▼
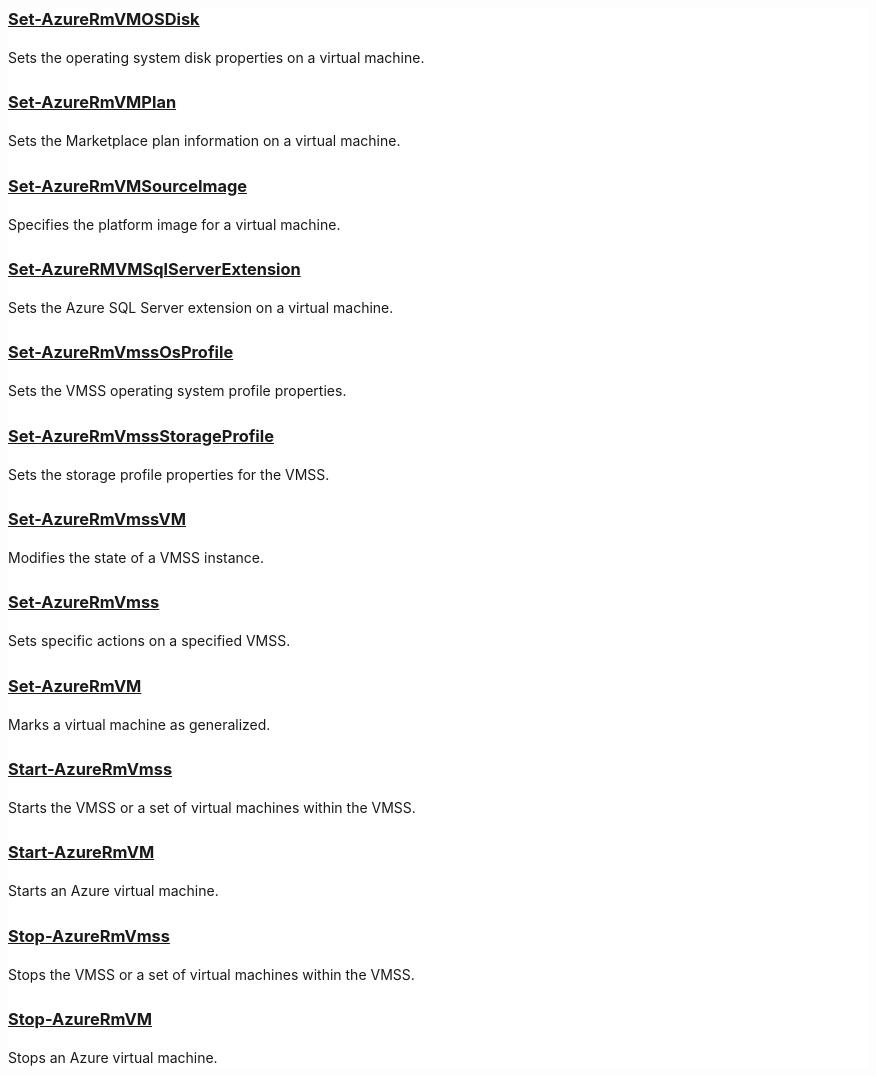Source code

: ### [Set-AzureRmVMOSDisk](./Set-AzureRmVMOSDisk.md)
Sets the operating system disk properties on a virtual machine.


### [Set-AzureRmVMPlan](./Set-AzureRmVMPlan.md)
Sets the Marketplace plan information on a virtual machine.


### [Set-AzureRmVMSourceImage](./Set-AzureRmVMSourceImage.md)
Specifies the platform image for a virtual machine.


### [Set-AzureRMVMSqlServerExtension](./Set-AzureRMVMSqlServerExtension.md)
Sets the Azure SQL Server extension on a virtual machine.


### [Set-AzureRmVmssOsProfile](./Set-AzureRmVmssOsProfile.md)
Sets the VMSS operating system profile properties.


### [Set-AzureRmVmssStorageProfile](./Set-AzureRmVmssStorageProfile.md)
Sets the storage profile properties for the VMSS.


### [Set-AzureRmVmssVM](./Set-AzureRmVmssVM.md)
Modifies the state of a VMSS instance.


### [Set-AzureRmVmss](./Set-AzureRmVmss.md)
Sets specific actions on a specified VMSS.


### [Set-AzureRmVM](./Set-AzureRmVM.md)
Marks a virtual machine as generalized.


### [Start-AzureRmVmss](./Start-AzureRmVmss.md)
Starts the VMSS or a set of virtual machines within the VMSS.


### [Start-AzureRmVM](./Start-AzureRmVM.md)
Starts an Azure virtual machine.


### [Stop-AzureRmVmss](./Stop-AzureRmVmss.md)
Stops the VMSS or a set of virtual machines within the VMSS.


### [Stop-AzureRmVM](./Stop-AzureRmVM.md)
Stops an Azure virtual machine.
▲
◆ Task directions ◆
Output the data exactly as it is, with the pictures dropped.

◆ Response ◆
Source code

: ### [Set-AzureRmVMOSDisk](./Set-AzureRmVMOSDisk.md)
Sets the operating system disk properties on a virtual machine.


### [Set-AzureRmVMPlan](./Set-AzureRmVMPlan.md)
Sets the Marketplace plan information on a virtual machine.


### [Set-AzureRmVMSourceImage](./Set-AzureRmVMSourceImage.md)
Specifies the platform image for a virtual machine.


### [Set-AzureRMVMSqlServerExtension](./Set-AzureRMVMSqlServerExtension.md)
Sets the Azure SQL Server extension on a virtual machine.


### [Set-AzureRmVmssOsProfile](./Set-AzureRmVmssOsProfile.md)
Sets the VMSS operating system profile properties.


### [Set-AzureRmVmssStorageProfile](./Set-AzureRmVmssStorageProfile.md)
Sets the storage profile properties for the VMSS.


### [Set-AzureRmVmssVM](./Set-AzureRmVmssVM.md)
Modifies the state of a VMSS instance.


### [Set-AzureRmVmss](./Set-AzureRmVmss.md)
Sets specific actions on a specified VMSS.


### [Set-AzureRmVM](./Set-AzureRmVM.md)
Marks a virtual machine as generalized.


### [Start-AzureRmVmss](./Start-AzureRmVmss.md)
Starts the VMSS or a set of virtual machines within the VMSS.


### [Start-AzureRmVM](./Start-AzureRmVM.md)
Starts an Azure virtual machine.


### [Stop-AzureRmVmss](./Stop-AzureRmVmss.md)
Stops the VMSS or a set of virtual machines within the VMSS.


### [Stop-AzureRmVM](./Stop-AzureRmVM.md)
Stops an Azure virtual machine.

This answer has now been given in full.